#### ASSIGNED TASK
In the copy, include every entry exactly but none of the images.

[Stored items from a collection]
<<<<

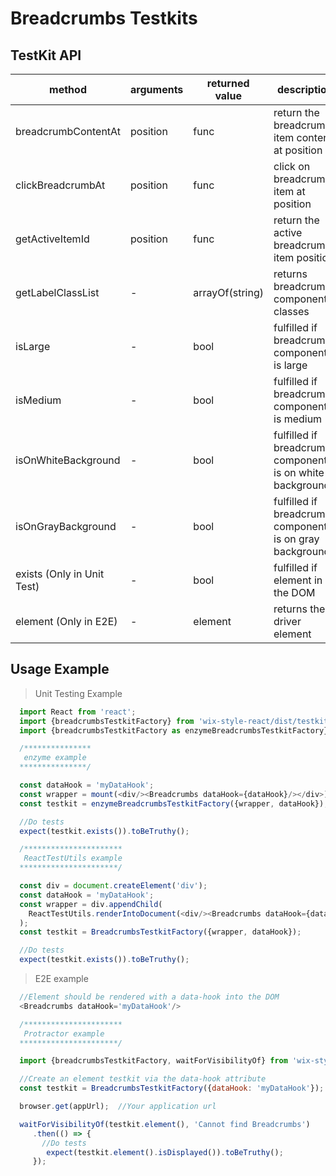 # Breadcrumbs Testkits

## TestKit API

| method | arguments | returned value | description |
|--------|-----------|----------------|-------------|
| breadcrumbContentAt | position | func | return the breadcrumb item content at position |
| clickBreadcrumbAt | position | func | click on breadcrumb item at position |
| getActiveItemId | position | func | return the active breadcrumb item position |
| getLabelClassList | - | arrayOf(string) | returns breadcrumbs component classes |
| isLarge | - | bool | fulfilled if breadcrumbs component is large |
| isMedium | - | bool | fulfilled if breadcrumbs component is medium |
| isOnWhiteBackground | - | bool | fulfilled if breadcrumbs component is on white background |
| isOnGrayBackground | - | bool | fulfilled if breadcrumbs component is on gray background |
| exists (Only in Unit Test) | - | bool | fulfilled if element in the DOM |
| element (Only in E2E) | - | element | returns the driver element |

## Usage Example

> Unit Testing Example
```javascript
  import React from 'react';
  import {breadcrumbsTestkitFactory} from 'wix-style-react/dist/testkit';
  import {breadcrumbsTestkitFactory as enzymeBreadcrumbsTestkitFactory} from 'wix-style-react/dist/testkit/enzyme';

  /***************
   enzyme example
  ***************/

  const dataHook = 'myDataHook';
  const wrapper = mount(<div/><Breadcrumbs dataHook={dataHook}/></div>);
  const testkit = enzymeBreadcrumbsTestkitFactory({wrapper, dataHook});

  //Do tests
  expect(testkit.exists()).toBeTruthy();

  /**********************
   ReactTestUtils example
  **********************/

  const div = document.createElement('div');
  const dataHook = 'myDataHook';
  const wrapper = div.appendChild(
    ReactTestUtils.renderIntoDocument(<div/><Breadcrumbs dataHook={dataHook}/></div>, {dataHook})
  );
  const testkit = BreadcrumbsTestkitFactory({wrapper, dataHook});

  //Do tests
  expect(testkit.exists()).toBeTruthy();
```


> E2E example
```javascript
  //Element should be rendered with a data-hook into the DOM
  <Breadcrumbs dataHook='myDataHook'/>

  /**********************
   Protractor example
  **********************/

  import {breadcrumbsTestkitFactory, waitForVisibilityOf} from 'wix-style-react/dist/testkit/protractor';

  //Create an element testkit via the data-hook attribute
  const testkit = BreadcrumbsTestkitFactory({dataHook: 'myDataHook'});

  browser.get(appUrl);  //Your application url

  waitForVisibilityOf(testkit.element(), 'Cannot find Breadcrumbs')
     .then(() => {
       //Do tests
        expect(testkit.element().isDisplayed()).toBeTruthy();
     });
```
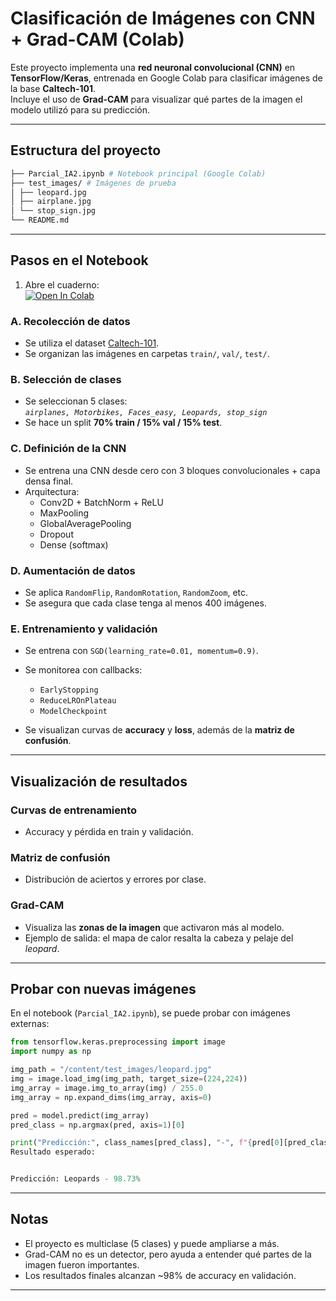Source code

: # Clasificación de Imágenes con CNN + Grad-CAM (Colab)

Este proyecto implementa una **red neuronal convolucional (CNN)** en **TensorFlow/Keras**, entrenada en Google Colab para clasificar imágenes de la base **Caltech-101**.  
Incluye el uso de **Grad-CAM** para visualizar qué partes de la imagen el modelo utilizó para su predicción.

---

## Estructura del proyecto

```bash
├── Parcial_IA2.ipynb # Notebook principal (Google Colab)
├── test_images/ # Imágenes de prueba
│ ├── leopard.jpg
│ ├── airplane.jpg
│ └── stop_sign.jpg
└── README.md
```
---

## Pasos en el Notebook
1. Abre el cuaderno:  
   [![Open In Colab](https://colab.research.google.com/assets/colab-badge.svg)](https://colab.research.google.com/github/apu754/Clasificaci-n-de-Im-genes-con-CNN/blob/main/Clasificaci%C3%B3n_de_Im%C3%A1genes_con_CNN.ipynb)

### A. Recolección de datos
- Se utiliza el dataset [Caltech-101](https://data.caltech.edu/records/mzrjq-6wc02).
- Se organizan las imágenes en carpetas `train/`, `val/`, `test/`.

### B. Selección de clases
- Se seleccionan 5 clases:  
  *`airplanes, Motorbikes, Faces_easy, Leopards, stop_sign`*  
- Se hace un split **70% train / 15% val / 15% test**.

### C. Definición de la CNN
- Se entrena una CNN desde cero con 3 bloques convolucionales + capa densa final.  
- Arquitectura:
  - Conv2D + BatchNorm + ReLU
  - MaxPooling
  - GlobalAveragePooling
  - Dropout
  - Dense (softmax)

### D. Aumentación de datos
- Se aplica `RandomFlip`, `RandomRotation`, `RandomZoom`, etc.  
- Se asegura que cada clase tenga al menos 400 imágenes.

### E. Entrenamiento y validación
- Se entrena con `SGD(learning_rate=0.01, momentum=0.9)`.  
- Se monitorea con callbacks:
  - `EarlyStopping`
  - `ReduceLROnPlateau`
  - `ModelCheckpoint`

- Se visualizan curvas de **accuracy** y **loss**, además de la **matriz de confusión**.

---

## Visualización de resultados

### Curvas de entrenamiento
- Accuracy y pérdida en train y validación.

### Matriz de confusión
- Distribución de aciertos y errores por clase.

### Grad-CAM
- Visualiza las **zonas de la imagen** que activaron más al modelo.  
- Ejemplo de salida: el mapa de calor resalta la cabeza y pelaje del *leopard*.

---

## Probar con nuevas imágenes

En el notebook (`Parcial_IA2.ipynb`), se puede probar con imágenes externas:

```python
from tensorflow.keras.preprocessing import image
import numpy as np

img_path = "/content/test_images/leopard.jpg"
img = image.load_img(img_path, target_size=(224,224))
img_array = image.img_to_array(img) / 255.0
img_array = np.expand_dims(img_array, axis=0)

pred = model.predict(img_array)
pred_class = np.argmax(pred, axis=1)[0]

print("Predicción:", class_names[pred_class], "-", f"{pred[0][pred_class]*100:.2f}%")
Resultado esperado:


Predicción: Leopards - 98.73%
```

---

## Notas
- El proyecto es multiclase (5 clases) y puede ampliarse a más.
- Grad-CAM no es un detector, pero ayuda a entender qué partes de la imagen fueron importantes.
- Los resultados finales alcanzan ~98% de accuracy en validación.



---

>>>>

#### SOLUTION FOR THIS PROBLEM
 # Breadcrumbs Testkits

## TestKit API

| method | arguments | returned value | description |
|--------|-----------|----------------|-------------|
| breadcrumbContentAt | position | func | return the breadcrumb item content at position |
| clickBreadcrumbAt | position | func | click on breadcrumb item at position |
| getActiveItemId | position | func | return the active breadcrumb item position |
| getLabelClassList | - | arrayOf(string) | returns breadcrumbs component classes |
| isLarge | - | bool | fulfilled if breadcrumbs component is large |
| isMedium | - | bool | fulfilled if breadcrumbs component is medium |
| isOnWhiteBackground | - | bool | fulfilled if breadcrumbs component is on white background |
| isOnGrayBackground | - | bool | fulfilled if breadcrumbs component is on gray background |
| exists (Only in Unit Test) | - | bool | fulfilled if element in the DOM |
| element (Only in E2E) | - | element | returns the driver element |

## Usage Example

> Unit Testing Example
```javascript
  import React from 'react';
  import {breadcrumbsTestkitFactory} from 'wix-style-react/dist/testkit';
  import {breadcrumbsTestkitFactory as enzymeBreadcrumbsTestkitFactory} from 'wix-style-react/dist/testkit/enzyme';

  /***************
   enzyme example
  ***************/

  const dataHook = 'myDataHook';
  const wrapper = mount(<div/><Breadcrumbs dataHook={dataHook}/></div>);
  const testkit = enzymeBreadcrumbsTestkitFactory({wrapper, dataHook});

  //Do tests
  expect(testkit.exists()).toBeTruthy();

  /**********************
   ReactTestUtils example
  **********************/

  const div = document.createElement('div');
  const dataHook = 'myDataHook';
  const wrapper = div.appendChild(
    ReactTestUtils.renderIntoDocument(<div/><Breadcrumbs dataHook={dataHook}/></div>, {dataHook})
  );
  const testkit = BreadcrumbsTestkitFactory({wrapper, dataHook});

  //Do tests
  expect(testkit.exists()).toBeTruthy();
```


> E2E example
```javascript
  //Element should be rendered with a data-hook into the DOM
  <Breadcrumbs dataHook='myDataHook'/>

  /**********************
   Protractor example
  **********************/

  import {breadcrumbsTestkitFactory, waitForVisibilityOf} from 'wix-style-react/dist/testkit/protractor';

  //Create an element testkit via the data-hook attribute
  const testkit = BreadcrumbsTestkitFactory({dataHook: 'myDataHook'});

  browser.get(appUrl);  //Your application url

  waitForVisibilityOf(testkit.element(), 'Cannot find Breadcrumbs')
     .then(() => {
       //Do tests
        expect(testkit.element().isDisplayed()).toBeTruthy();
     });
```
Source code

: # Clasificación de Imágenes con CNN + Grad-CAM (Colab)

Este proyecto implementa una **red neuronal convolucional (CNN)** en **TensorFlow/Keras**, entrenada en Google Colab para clasificar imágenes de la base **Caltech-101**.  
Incluye el uso de **Grad-CAM** para visualizar qué partes de la imagen el modelo utilizó para su predicción.

---

## Estructura del proyecto

```bash
├── Parcial_IA2.ipynb # Notebook principal (Google Colab)
├── test_images/ # Imágenes de prueba
│ ├── leopard.jpg
│ ├── airplane.jpg
│ └── stop_sign.jpg
└── README.md
```
---

## Pasos en el Notebook
1. Abre el cuaderno:  
   [![Open In Colab](https://colab.research.google.com/assets/colab-badge.svg)](https://colab.research.google.com/github/apu754/Clasificaci-n-de-Im-genes-con-CNN/blob/main/Clasificaci%C3%B3n_de_Im%C3%A1genes_con_CNN.ipynb)

### A. Recolección de datos
- Se utiliza el dataset [Caltech-101](https://data.caltech.edu/records/mzrjq-6wc02).
- Se organizan las imágenes en carpetas `train/`, `val/`, `test/`.

### B. Selección de clases
- Se seleccionan 5 clases:  
  *`airplanes, Motorbikes, Faces_easy, Leopards, stop_sign`*  
- Se hace un split **70% train / 15% val / 15% test**.

### C. Definición de la CNN
- Se entrena una CNN desde cero con 3 bloques convolucionales + capa densa final.  
- Arquitectura:
  - Conv2D + BatchNorm + ReLU
  - MaxPooling
  - GlobalAveragePooling
  - Dropout
  - Dense (softmax)

### D. Aumentación de datos
- Se aplica `RandomFlip`, `RandomRotation`, `RandomZoom`, etc.  
- Se asegura que cada clase tenga al menos 400 imágenes.

### E. Entrenamiento y validación
- Se entrena con `SGD(learning_rate=0.01, momentum=0.9)`.  
- Se monitorea con callbacks:
  - `EarlyStopping`
  - `ReduceLROnPlateau`
  - `ModelCheckpoint`

- Se visualizan curvas de **accuracy** y **loss**, además de la **matriz de confusión**.

---

## Visualización de resultados

### Curvas de entrenamiento
- Accuracy y pérdida en train y validación.

### Matriz de confusión
- Distribución de aciertos y errores por clase.

### Grad-CAM
- Visualiza las **zonas de la imagen** que activaron más al modelo.  
- Ejemplo de salida: el mapa de calor resalta la cabeza y pelaje del *leopard*.

---

## Probar con nuevas imágenes

En el notebook (`Parcial_IA2.ipynb`), se puede probar con imágenes externas:

```python
from tensorflow.keras.preprocessing import image
import numpy as np

img_path = "/content/test_images/leopard.jpg"
img = image.load_img(img_path, target_size=(224,224))
img_array = image.img_to_array(img) / 255.0
img_array = np.expand_dims(img_array, axis=0)

pred = model.predict(img_array)
pred_class = np.argmax(pred, axis=1)[0]

print("Predicción:", class_names[pred_class], "-", f"{pred[0][pred_class]*100:.2f}%")
Resultado esperado:


Predicción: Leopards - 98.73%
```

---

## Notas
- El proyecto es multiclase (5 clases) y puede ampliarse a más.
- Grad-CAM no es un detector, pero ayuda a entender qué partes de la imagen fueron importantes.
- Los resultados finales alcanzan ~98% de accuracy en validación.



---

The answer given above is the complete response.